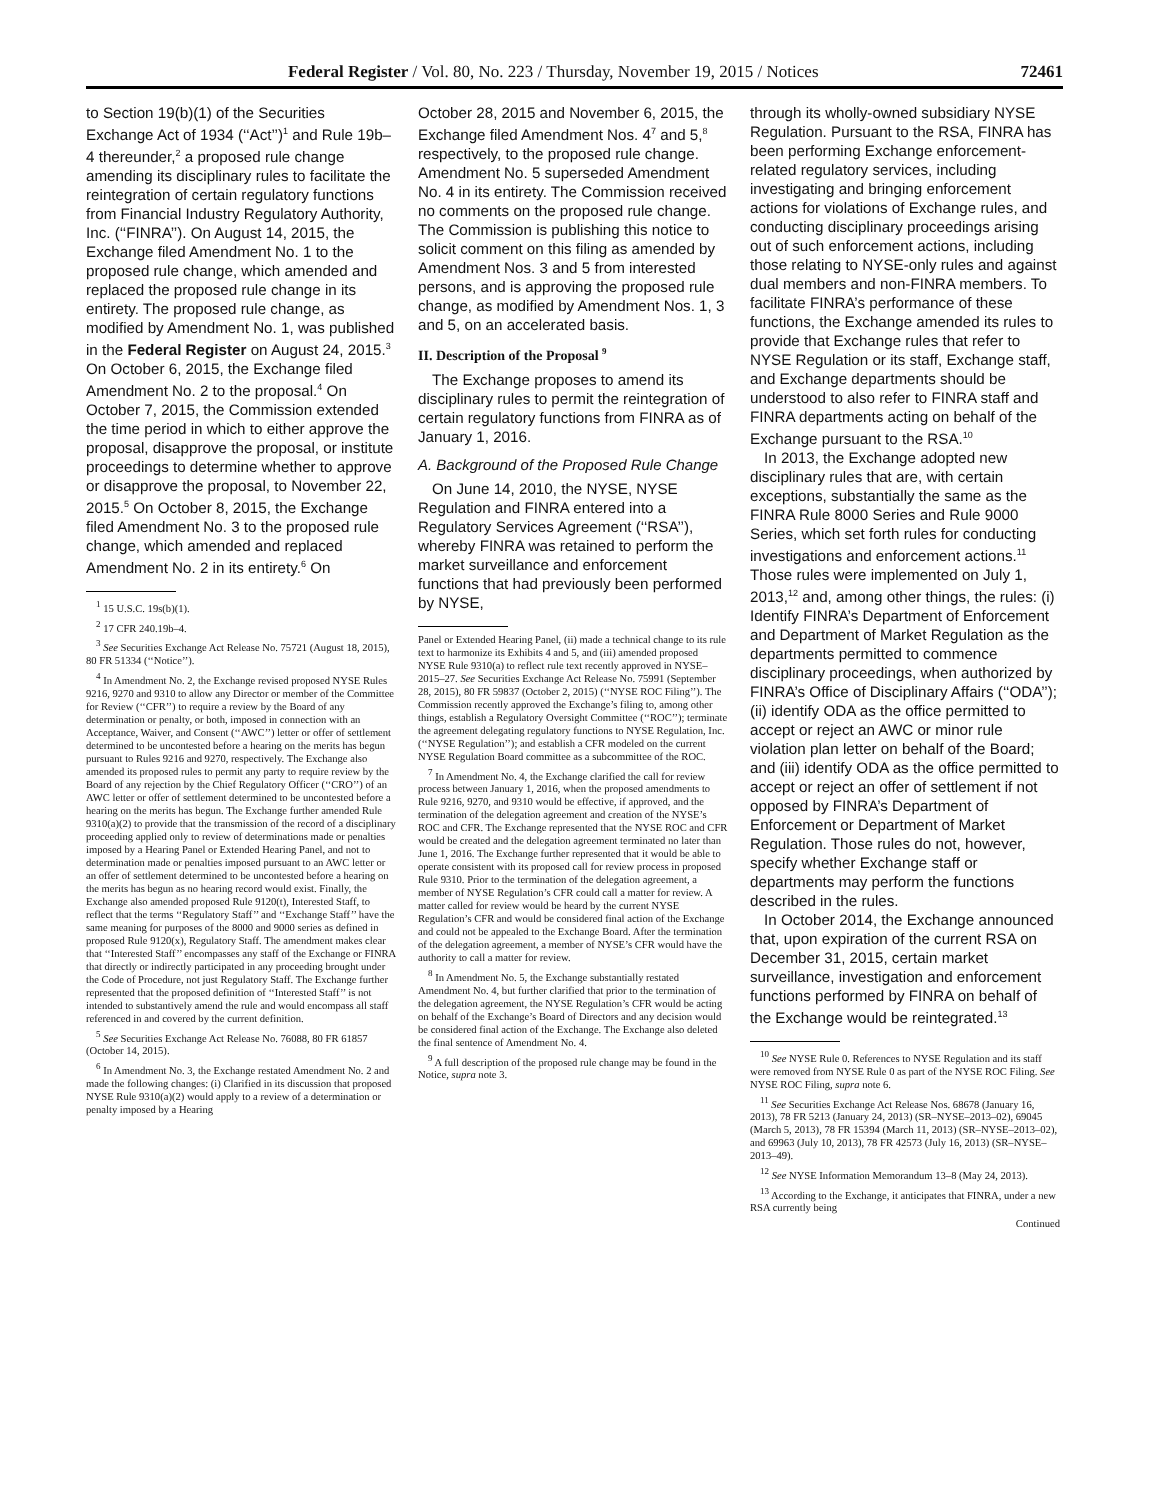Federal Register / Vol. 80, No. 223 / Thursday, November 19, 2015 / Notices 72461
to Section 19(b)(1) of the Securities Exchange Act of 1934 (‘‘Act’’)<sup>1</sup> and Rule 19b–4 thereunder,<sup>2</sup> a proposed rule change amending its disciplinary rules to facilitate the reintegration of certain regulatory functions from Financial Industry Regulatory Authority, Inc. (‘‘FINRA’’). On August 14, 2015, the Exchange filed Amendment No. 1 to the proposed rule change, which amended and replaced the proposed rule change in its entirety. The proposed rule change, as modified by Amendment No. 1, was published in the Federal Register on August 24, 2015.<sup>3</sup> On October 6, 2015, the Exchange filed Amendment No. 2 to the proposal.<sup>4</sup> On October 7, 2015, the Commission extended the time period in which to either approve the proposal, disapprove the proposal, or institute proceedings to determine whether to approve or disapprove the proposal, to November 22, 2015.<sup>5</sup> On October 8, 2015, the Exchange filed Amendment No. 3 to the proposed rule change, which amended and replaced Amendment No. 2 in its entirety.<sup>6</sup> On
<sup>1</sup> 15 U.S.C. 19s(b)(1).
<sup>2</sup> 17 CFR 240.19b–4.
<sup>3</sup> See Securities Exchange Act Release No. 75721 (August 18, 2015), 80 FR 51334 (‘‘Notice’’).
<sup>4</sup> In Amendment No. 2, the Exchange revised proposed NYSE Rules 9216, 9270 and 9310 to allow any Director or member of the Committee for Review (‘‘CFR’’) to require a review by the Board of any determination or penalty, or both, imposed in connection with an Acceptance, Waiver, and Consent (‘‘AWC’’) letter or offer of settlement determined to be uncontested before a hearing on the merits has begun pursuant to Rules 9216 and 9270, respectively. The Exchange also amended its proposed rules to permit any party to require review by the Board of any rejection by the Chief Regulatory Officer (‘‘CRO’’) of an AWC letter or offer of settlement determined to be uncontested before a hearing on the merits has begun. The Exchange further amended Rule 9310(a)(2) to provide that the transmission of the record of a disciplinary proceeding applied only to review of determinations made or penalties imposed by a Hearing Panel or Extended Hearing Panel, and not to determination made or penalties imposed pursuant to an AWC letter or an offer of settlement determined to be uncontested before a hearing on the merits has begun as no hearing record would exist. Finally, the Exchange also amended proposed Rule 9120(t), Interested Staff, to reflect that the terms ‘‘Regulatory Staff’’ and ‘‘Exchange Staff’’ have the same meaning for purposes of the 8000 and 9000 series as defined in proposed Rule 9120(x), Regulatory Staff. The amendment makes clear that ‘‘Interested Staff’’ encompasses any staff of the Exchange or FINRA that directly or indirectly participated in any proceeding brought under the Code of Procedure, not just Regulatory Staff. The Exchange further represented that the proposed definition of ‘‘Interested Staff’’ is not intended to substantively amend the rule and would encompass all staff referenced in and covered by the current definition.
<sup>5</sup> See Securities Exchange Act Release No. 76088, 80 FR 61857 (October 14, 2015).
<sup>6</sup> In Amendment No. 3, the Exchange restated Amendment No. 2 and made the following changes: (i) Clarified in its discussion that proposed NYSE Rule 9310(a)(2) would apply to a review of a determination or penalty imposed by a Hearing
October 28, 2015 and November 6, 2015, the Exchange filed Amendment Nos. 4<sup>7</sup> and 5,<sup>8</sup> respectively, to the proposed rule change. Amendment No. 5 superseded Amendment No. 4 in its entirety. The Commission received no comments on the proposed rule change. The Commission is publishing this notice to solicit comment on this filing as amended by Amendment Nos. 3 and 5 from interested persons, and is approving the proposed rule change, as modified by Amendment Nos. 1, 3 and 5, on an accelerated basis.
II. Description of the Proposal <sup>9</sup>
The Exchange proposes to amend its disciplinary rules to permit the reintegration of certain regulatory functions from FINRA as of January 1, 2016.
A. Background of the Proposed Rule Change
On June 14, 2010, the NYSE, NYSE Regulation and FINRA entered into a Regulatory Services Agreement (‘‘RSA’’), whereby FINRA was retained to perform the market surveillance and enforcement functions that had previously been performed by NYSE,
Panel or Extended Hearing Panel, (ii) made a technical change to its rule text to harmonize its Exhibits 4 and 5, and (iii) amended proposed NYSE Rule 9310(a) to reflect rule text recently approved in NYSE–2015–27. See Securities Exchange Act Release No. 75991 (September 28, 2015), 80 FR 59837 (October 2, 2015) (‘‘NYSE ROC Filing’’). The Commission recently approved the Exchange’s filing to, among other things, establish a Regulatory Oversight Committee (‘‘ROC’’); terminate the agreement delegating regulatory functions to NYSE Regulation, Inc. (‘‘NYSE Regulation’’); and establish a CFR modeled on the current NYSE Regulation Board committee as a subcommittee of the ROC.
<sup>7</sup> In Amendment No. 4, the Exchange clarified the call for review process between January 1, 2016, when the proposed amendments to Rule 9216, 9270, and 9310 would be effective, if approved, and the termination of the delegation agreement and creation of the NYSE’s ROC and CFR. The Exchange represented that the NYSE ROC and CFR would be created and the delegation agreement terminated no later than June 1, 2016. The Exchange further represented that it would be able to operate consistent with its proposed call for review process in proposed Rule 9310. Prior to the termination of the delegation agreement, a member of NYSE Regulation’s CFR could call a matter for review. A matter called for review would be heard by the current NYSE Regulation’s CFR and would be considered final action of the Exchange and could not be appealed to the Exchange Board. After the termination of the delegation agreement, a member of NYSE’s CFR would have the authority to call a matter for review.
<sup>8</sup> In Amendment No. 5, the Exchange substantially restated Amendment No. 4, but further clarified that prior to the termination of the delegation agreement, the NYSE Regulation’s CFR would be acting on behalf of the Exchange’s Board of Directors and any decision would be considered final action of the Exchange. The Exchange also deleted the final sentence of Amendment No. 4.
<sup>9</sup> A full description of the proposed rule change may be found in the Notice, supra note 3.
through its wholly-owned subsidiary NYSE Regulation. Pursuant to the RSA, FINRA has been performing Exchange enforcement-related regulatory services, including investigating and bringing enforcement actions for violations of Exchange rules, and conducting disciplinary proceedings arising out of such enforcement actions, including those relating to NYSE-only rules and against dual members and non-FINRA members. To facilitate FINRA’s performance of these functions, the Exchange amended its rules to provide that Exchange rules that refer to NYSE Regulation or its staff, Exchange staff, and Exchange departments should be understood to also refer to FINRA staff and FINRA departments acting on behalf of the Exchange pursuant to the RSA.<sup>10</sup>
In 2013, the Exchange adopted new disciplinary rules that are, with certain exceptions, substantially the same as the FINRA Rule 8000 Series and Rule 9000 Series, which set forth rules for conducting investigations and enforcement actions.<sup>11</sup> Those rules were implemented on July 1, 2013,<sup>12</sup> and, among other things, the rules: (i) Identify FINRA’s Department of Enforcement and Department of Market Regulation as the departments permitted to commence disciplinary proceedings, when authorized by FINRA’s Office of Disciplinary Affairs (‘‘ODA’’); (ii) identify ODA as the office permitted to accept or reject an AWC or minor rule violation plan letter on behalf of the Board; and (iii) identify ODA as the office permitted to accept or reject an offer of settlement if not opposed by FINRA’s Department of Enforcement or Department of Market Regulation. Those rules do not, however, specify whether Exchange staff or departments may perform the functions described in the rules.
In October 2014, the Exchange announced that, upon expiration of the current RSA on December 31, 2015, certain market surveillance, investigation and enforcement functions performed by FINRA on behalf of the Exchange would be reintegrated.<sup>13</sup>
<sup>10</sup> See NYSE Rule 0. References to NYSE Regulation and its staff were removed from NYSE Rule 0 as part of the NYSE ROC Filing. See NYSE ROC Filing, supra note 6.
<sup>11</sup> See Securities Exchange Act Release Nos. 68678 (January 16, 2013), 78 FR 5213 (January 24, 2013) (SR–NYSE–2013–02), 69045 (March 5, 2013), 78 FR 15394 (March 11, 2013) (SR–NYSE–2013–02), and 69963 (July 10, 2013), 78 FR 42573 (July 16, 2013) (SR–NYSE–2013–49).
<sup>12</sup> See NYSE Information Memorandum 13–8 (May 24, 2013).
<sup>13</sup> According to the Exchange, it anticipates that FINRA, under a new RSA currently being
Continued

**WHAT IS REQUIRED:** Looking through the data above, copy out each line in which the string "supra" occurs.

**RESPONSE AREA:**
<sup>9</sup> A full description of the proposed rule change may be found in the Notice, supra note 3.
<sup>10</sup> See NYSE Rule 0. References to NYSE Regulation and its staff were removed from NYSE Rule 0 as part of the NYSE ROC Filing. See NYSE ROC Filing, supra note 6.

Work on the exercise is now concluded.